While it's true that in $M\otimes_RN$ you can do
$$
xr\otimes y=x\otimes ry
$$
you can't "exchange ideals" across the tensor product. A simple example should make this clear: set $R=\mathbb{Z}$, $I=2\mathbb{Z}$ and $N=\mathbb{Z}/2\mathbb{Z}$. Since, as $\mathbb{Z}$-modules we have $\mathbb{Z}\cong 2\mathbb{Z}$, we have
$$
\mathbb{Z}\otimes N\cong (2\mathbb{Z})\otimes N
$$
which is isomorphic to $N$. On the other hand, $IN=0$, because $I=2\mathbb{Z}$ is precisely the annihilator of $N$. So your reasoning is faulty to begin with.
When you have doubts about tensoring, drawing a commutative diagram can help.
Consider the exact sequence $0\to I\to R\to R/I\to 0$ and tensor it with $N$: you get the diagram with exact rows
$$\require{AMScd}
\begin{CD}
0@>>>\mathrm{Tor}^R_1(R/I,N)@>>> I\otimes_R N@>>> R\otimes_R N@>>> (R/I)\otimes_R N@>>> 0 \\
@. @. @VVV @VVV @VVV \\
{} @. 0 @>>> IN @>>> N @>>> N/IN @>>> 0
\end{CD}
$$
where $R\otimes_R N\to N$ and $(R/I)\otimes_R N\to N/IN$ are isomorphisms and $I\otimes_R N\to IN$ is surjective.

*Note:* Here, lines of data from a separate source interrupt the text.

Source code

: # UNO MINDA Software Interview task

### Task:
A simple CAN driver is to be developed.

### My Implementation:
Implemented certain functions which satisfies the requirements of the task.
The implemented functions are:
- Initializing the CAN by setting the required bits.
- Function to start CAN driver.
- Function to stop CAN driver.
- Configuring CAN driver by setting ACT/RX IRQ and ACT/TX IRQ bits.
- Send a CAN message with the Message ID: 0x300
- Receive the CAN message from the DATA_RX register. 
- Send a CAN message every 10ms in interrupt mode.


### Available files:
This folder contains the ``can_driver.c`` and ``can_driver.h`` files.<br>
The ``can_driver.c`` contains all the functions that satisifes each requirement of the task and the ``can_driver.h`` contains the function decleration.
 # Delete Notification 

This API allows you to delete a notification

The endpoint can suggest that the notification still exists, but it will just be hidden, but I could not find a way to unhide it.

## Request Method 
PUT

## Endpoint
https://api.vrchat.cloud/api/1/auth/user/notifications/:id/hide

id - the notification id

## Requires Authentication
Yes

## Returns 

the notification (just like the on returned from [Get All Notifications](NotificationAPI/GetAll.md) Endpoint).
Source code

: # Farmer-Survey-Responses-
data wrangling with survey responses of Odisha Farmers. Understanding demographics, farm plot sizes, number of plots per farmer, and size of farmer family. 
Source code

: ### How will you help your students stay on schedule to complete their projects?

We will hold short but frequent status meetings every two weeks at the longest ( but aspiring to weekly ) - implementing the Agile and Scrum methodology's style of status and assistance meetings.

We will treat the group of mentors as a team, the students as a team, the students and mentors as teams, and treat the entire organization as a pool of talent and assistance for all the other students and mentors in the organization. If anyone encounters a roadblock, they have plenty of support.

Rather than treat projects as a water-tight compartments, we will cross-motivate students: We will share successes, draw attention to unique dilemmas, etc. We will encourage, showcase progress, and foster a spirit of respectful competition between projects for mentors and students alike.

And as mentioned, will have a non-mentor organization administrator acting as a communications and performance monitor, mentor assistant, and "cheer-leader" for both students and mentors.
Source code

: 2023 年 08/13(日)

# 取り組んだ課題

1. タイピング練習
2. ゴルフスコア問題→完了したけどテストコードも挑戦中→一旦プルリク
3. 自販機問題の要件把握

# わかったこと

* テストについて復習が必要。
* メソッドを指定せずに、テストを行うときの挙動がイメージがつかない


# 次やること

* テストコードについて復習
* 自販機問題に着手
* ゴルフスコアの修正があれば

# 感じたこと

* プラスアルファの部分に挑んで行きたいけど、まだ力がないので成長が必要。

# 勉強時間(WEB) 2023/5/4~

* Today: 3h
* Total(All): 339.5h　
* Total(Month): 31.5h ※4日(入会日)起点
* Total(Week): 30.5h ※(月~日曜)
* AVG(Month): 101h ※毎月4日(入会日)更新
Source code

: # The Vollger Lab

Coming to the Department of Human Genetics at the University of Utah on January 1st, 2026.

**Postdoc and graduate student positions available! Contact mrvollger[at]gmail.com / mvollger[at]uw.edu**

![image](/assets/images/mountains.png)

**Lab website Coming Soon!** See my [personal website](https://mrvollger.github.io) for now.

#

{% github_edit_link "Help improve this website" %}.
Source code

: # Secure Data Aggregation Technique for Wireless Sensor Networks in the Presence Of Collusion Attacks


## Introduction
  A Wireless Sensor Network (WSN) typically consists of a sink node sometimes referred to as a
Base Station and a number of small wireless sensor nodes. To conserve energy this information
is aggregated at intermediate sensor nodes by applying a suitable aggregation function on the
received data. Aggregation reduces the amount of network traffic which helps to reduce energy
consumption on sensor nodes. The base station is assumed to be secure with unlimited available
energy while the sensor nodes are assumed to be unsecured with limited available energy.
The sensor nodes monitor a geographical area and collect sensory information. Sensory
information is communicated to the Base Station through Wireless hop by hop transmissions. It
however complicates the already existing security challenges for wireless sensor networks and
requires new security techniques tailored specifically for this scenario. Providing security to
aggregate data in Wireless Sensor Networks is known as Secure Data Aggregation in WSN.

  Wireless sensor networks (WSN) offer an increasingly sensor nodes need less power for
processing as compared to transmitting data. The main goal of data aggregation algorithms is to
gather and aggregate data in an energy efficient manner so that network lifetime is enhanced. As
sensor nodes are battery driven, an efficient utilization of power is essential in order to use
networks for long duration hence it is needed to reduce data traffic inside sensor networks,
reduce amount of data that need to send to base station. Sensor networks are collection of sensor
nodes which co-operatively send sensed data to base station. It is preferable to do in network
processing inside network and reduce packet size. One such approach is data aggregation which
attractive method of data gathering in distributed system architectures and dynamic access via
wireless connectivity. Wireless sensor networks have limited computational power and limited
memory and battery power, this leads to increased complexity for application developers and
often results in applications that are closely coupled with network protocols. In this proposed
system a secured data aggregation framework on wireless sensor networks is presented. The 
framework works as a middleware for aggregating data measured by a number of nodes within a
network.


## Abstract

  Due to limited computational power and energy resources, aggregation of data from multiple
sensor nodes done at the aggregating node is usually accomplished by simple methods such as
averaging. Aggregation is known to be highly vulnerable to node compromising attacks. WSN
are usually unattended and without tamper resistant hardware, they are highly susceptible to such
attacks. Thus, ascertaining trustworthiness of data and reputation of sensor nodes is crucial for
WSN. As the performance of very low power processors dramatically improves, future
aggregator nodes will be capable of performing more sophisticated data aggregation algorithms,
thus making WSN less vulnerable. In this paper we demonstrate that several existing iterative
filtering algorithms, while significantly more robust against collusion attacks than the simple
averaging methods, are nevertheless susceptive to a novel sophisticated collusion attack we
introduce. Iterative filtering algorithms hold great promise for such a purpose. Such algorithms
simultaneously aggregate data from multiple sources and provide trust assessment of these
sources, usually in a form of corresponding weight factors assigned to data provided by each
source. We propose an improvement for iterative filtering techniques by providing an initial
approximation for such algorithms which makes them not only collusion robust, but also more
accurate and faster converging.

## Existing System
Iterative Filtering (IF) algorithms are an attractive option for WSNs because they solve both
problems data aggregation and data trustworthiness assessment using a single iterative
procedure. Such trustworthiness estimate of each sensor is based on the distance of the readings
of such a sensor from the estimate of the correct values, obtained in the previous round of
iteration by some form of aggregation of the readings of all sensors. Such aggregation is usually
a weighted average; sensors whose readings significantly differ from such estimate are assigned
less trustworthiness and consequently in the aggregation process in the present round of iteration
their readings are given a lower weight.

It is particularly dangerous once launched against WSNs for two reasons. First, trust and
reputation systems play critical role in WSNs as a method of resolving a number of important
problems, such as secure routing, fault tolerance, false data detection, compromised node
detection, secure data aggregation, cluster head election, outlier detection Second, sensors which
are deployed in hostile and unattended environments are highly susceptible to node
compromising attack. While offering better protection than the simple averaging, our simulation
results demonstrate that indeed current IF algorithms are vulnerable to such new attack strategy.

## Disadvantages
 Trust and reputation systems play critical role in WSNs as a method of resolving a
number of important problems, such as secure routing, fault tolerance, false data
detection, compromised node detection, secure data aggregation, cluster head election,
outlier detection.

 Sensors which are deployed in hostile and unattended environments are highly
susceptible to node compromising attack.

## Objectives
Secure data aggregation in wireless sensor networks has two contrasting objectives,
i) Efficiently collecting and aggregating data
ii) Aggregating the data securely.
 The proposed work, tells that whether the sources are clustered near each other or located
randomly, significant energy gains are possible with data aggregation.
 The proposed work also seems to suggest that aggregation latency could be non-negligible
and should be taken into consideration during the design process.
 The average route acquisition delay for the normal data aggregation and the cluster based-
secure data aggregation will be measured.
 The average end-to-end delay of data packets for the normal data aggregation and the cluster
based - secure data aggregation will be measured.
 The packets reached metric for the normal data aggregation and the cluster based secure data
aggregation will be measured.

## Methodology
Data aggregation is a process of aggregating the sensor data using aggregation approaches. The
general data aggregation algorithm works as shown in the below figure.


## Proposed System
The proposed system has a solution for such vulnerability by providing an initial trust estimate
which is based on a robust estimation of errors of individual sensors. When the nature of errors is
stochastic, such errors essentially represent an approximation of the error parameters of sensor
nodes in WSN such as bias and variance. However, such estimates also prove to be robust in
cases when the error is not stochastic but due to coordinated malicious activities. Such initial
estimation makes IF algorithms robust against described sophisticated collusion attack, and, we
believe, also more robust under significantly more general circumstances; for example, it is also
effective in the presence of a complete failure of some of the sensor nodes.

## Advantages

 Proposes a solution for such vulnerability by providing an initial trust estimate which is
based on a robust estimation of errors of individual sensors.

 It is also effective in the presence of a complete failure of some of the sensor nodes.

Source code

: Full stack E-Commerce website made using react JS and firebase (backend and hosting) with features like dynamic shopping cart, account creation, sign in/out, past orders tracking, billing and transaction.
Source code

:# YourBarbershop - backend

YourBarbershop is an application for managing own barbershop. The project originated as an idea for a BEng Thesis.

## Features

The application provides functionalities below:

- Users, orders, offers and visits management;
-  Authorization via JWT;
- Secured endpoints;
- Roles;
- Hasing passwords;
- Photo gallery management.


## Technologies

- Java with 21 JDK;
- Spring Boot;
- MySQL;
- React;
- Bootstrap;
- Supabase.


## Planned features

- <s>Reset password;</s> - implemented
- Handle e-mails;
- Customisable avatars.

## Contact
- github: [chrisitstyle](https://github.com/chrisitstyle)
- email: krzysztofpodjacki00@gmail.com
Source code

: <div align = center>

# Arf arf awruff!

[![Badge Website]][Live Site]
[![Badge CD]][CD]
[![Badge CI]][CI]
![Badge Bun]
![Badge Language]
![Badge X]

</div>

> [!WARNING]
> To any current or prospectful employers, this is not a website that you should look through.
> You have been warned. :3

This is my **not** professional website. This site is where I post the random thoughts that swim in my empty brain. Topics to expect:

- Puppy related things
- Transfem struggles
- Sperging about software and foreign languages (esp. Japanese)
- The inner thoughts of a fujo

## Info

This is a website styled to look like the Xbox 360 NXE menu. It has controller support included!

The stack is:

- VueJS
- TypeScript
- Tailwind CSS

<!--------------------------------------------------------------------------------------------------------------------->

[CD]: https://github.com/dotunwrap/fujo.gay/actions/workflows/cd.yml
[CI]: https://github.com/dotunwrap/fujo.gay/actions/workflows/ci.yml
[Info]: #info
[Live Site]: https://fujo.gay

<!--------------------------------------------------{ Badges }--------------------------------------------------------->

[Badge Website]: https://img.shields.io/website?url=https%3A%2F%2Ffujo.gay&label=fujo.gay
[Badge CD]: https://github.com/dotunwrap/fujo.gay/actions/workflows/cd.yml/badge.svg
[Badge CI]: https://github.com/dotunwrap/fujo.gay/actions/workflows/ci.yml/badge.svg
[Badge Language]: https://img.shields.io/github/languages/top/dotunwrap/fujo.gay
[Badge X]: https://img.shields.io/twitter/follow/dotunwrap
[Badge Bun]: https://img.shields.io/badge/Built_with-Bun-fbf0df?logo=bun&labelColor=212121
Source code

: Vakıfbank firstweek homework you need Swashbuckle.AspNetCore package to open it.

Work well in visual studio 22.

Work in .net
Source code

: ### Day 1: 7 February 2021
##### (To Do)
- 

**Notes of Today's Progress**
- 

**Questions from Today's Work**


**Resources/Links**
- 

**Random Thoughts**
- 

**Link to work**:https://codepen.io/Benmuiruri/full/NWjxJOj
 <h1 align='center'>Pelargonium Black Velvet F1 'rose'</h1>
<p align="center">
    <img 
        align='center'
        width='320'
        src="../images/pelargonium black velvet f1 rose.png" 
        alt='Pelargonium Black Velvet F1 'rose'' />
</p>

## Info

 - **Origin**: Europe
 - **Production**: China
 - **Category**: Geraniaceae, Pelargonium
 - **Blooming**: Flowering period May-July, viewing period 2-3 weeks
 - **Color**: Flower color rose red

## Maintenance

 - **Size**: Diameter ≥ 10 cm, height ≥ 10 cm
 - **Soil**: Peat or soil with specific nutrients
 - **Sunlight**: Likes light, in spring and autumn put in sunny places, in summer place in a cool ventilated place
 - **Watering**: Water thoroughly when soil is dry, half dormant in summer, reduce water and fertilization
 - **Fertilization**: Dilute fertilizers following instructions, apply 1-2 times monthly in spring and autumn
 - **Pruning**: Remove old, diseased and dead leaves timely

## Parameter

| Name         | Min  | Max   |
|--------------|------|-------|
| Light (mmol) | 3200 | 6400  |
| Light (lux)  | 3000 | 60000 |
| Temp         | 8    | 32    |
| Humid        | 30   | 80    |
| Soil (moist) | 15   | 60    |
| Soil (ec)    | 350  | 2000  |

This means that the kernel of $I\otimes_RN\to IN$ is isomorphic to $\mathrm{Tor}^R_1(R/I,N)$ which is not necessarily zero.
It doesn't matter whether you know about Tor; just remember that tensoring doesn't (necessarily) preserve monomorphisms, so you can simply put in the kernel $K$ of the induced morphism $I\otimes N\to R\otimes N$. You now see clearly that proving $I\otimes N\to IN$ being an isomorphism is equivalent to proving that $K=0$.
In the example, we have $IN=0$, so clearly $I\otimes N$ is not isomorphic to $IN$. Actually, the induced morphism $I\otimes N\to R\otimes N$ is the zero map.
Saying that $\mathrm{Tor}^R_1(R/I,N)=0$ for all ideals $I$ is just saying that every $R$-module is flat.